■ SOURCE TEXT ■
━━━━━━━━
Today neuralsurfer addressed this subject. He’s talking about Gurinder Singh’s edict about not discussing the RSSB teachings on the Internet.
If George Bush sent out a memo saying that all Americans should not talk about his policies on the net, nor should they discuss the government on the net, I would imagine that he would be regarded not only as a control freak par excellence but a nutcase.Why is it that we expect MORE from our politicians than our spiritual leaders?
More precisely, why is it that our critical faculties melt when it comes to gurus and their weird missives?
Excellent questions. I’d love to hear some possible answers.
Hi Brian
There must be something up with that 1971 vintage. I also entered RSSB that year. Like you I was a speaker but packed it in by 1995. The cult-like controls on freedom of expression just got too much for me. When I was criticised for quoting from the Book of Mirdad I realised my number was up. Satsang has certainly suffered as a result of restrictions - boring is an understatement.
My scientific background also mitigated against the "faith" you must now profess in order to "advance". I quetioned this in Dera in the late 90's and was informed that even science is built on basic premises that you take on an act of faith. Not my kind of science - no wonder this Science of the Soul is suspect. Jagat must be spinning on his pyre.
So with RSSB, control is the name of the game - guru politics. When the guru pitches up unannounced it's front row seats for the self-serving self-selected. Petty egos dominate the various sangats and the stench of stagnation is common in the west. But it does do well as an Indian religion, as the Dera initiation numbers will indicate. Nothing like a good dose of suspicion and a liberal lashing of fear to fan on the embers of faith.
━━━━━━━━
■ OBJECTIVES ■
• a. According to the passage on RSSB, in what year did the commenter who replies to Brian enter RSSB?
• b. Using the passage on RSSB, explain why the commenter who replies to Brian stopped serving as a speaker by 1995.

■ RAW RECORDS ■
━━━━━━━━
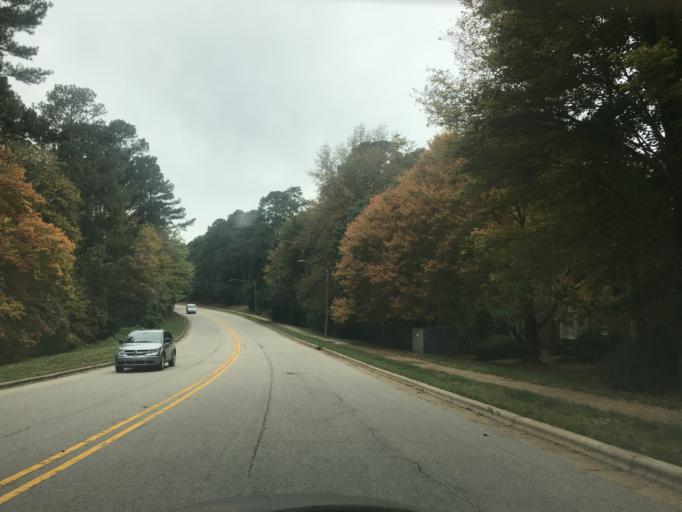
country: US
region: North Carolina
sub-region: Wake County
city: West Raleigh
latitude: 35.8845
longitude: -78.6708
━━━━━━━━
■ TASK SOLUTIONS ■
• a. The commenter entered RSSB in 1971.

• b. The commenter found that the cult-like controls on freedom of expression had become too much to bear. After being criticized for quoting from the Book of Mirdad, the commenter realized that the time as a speaker was over.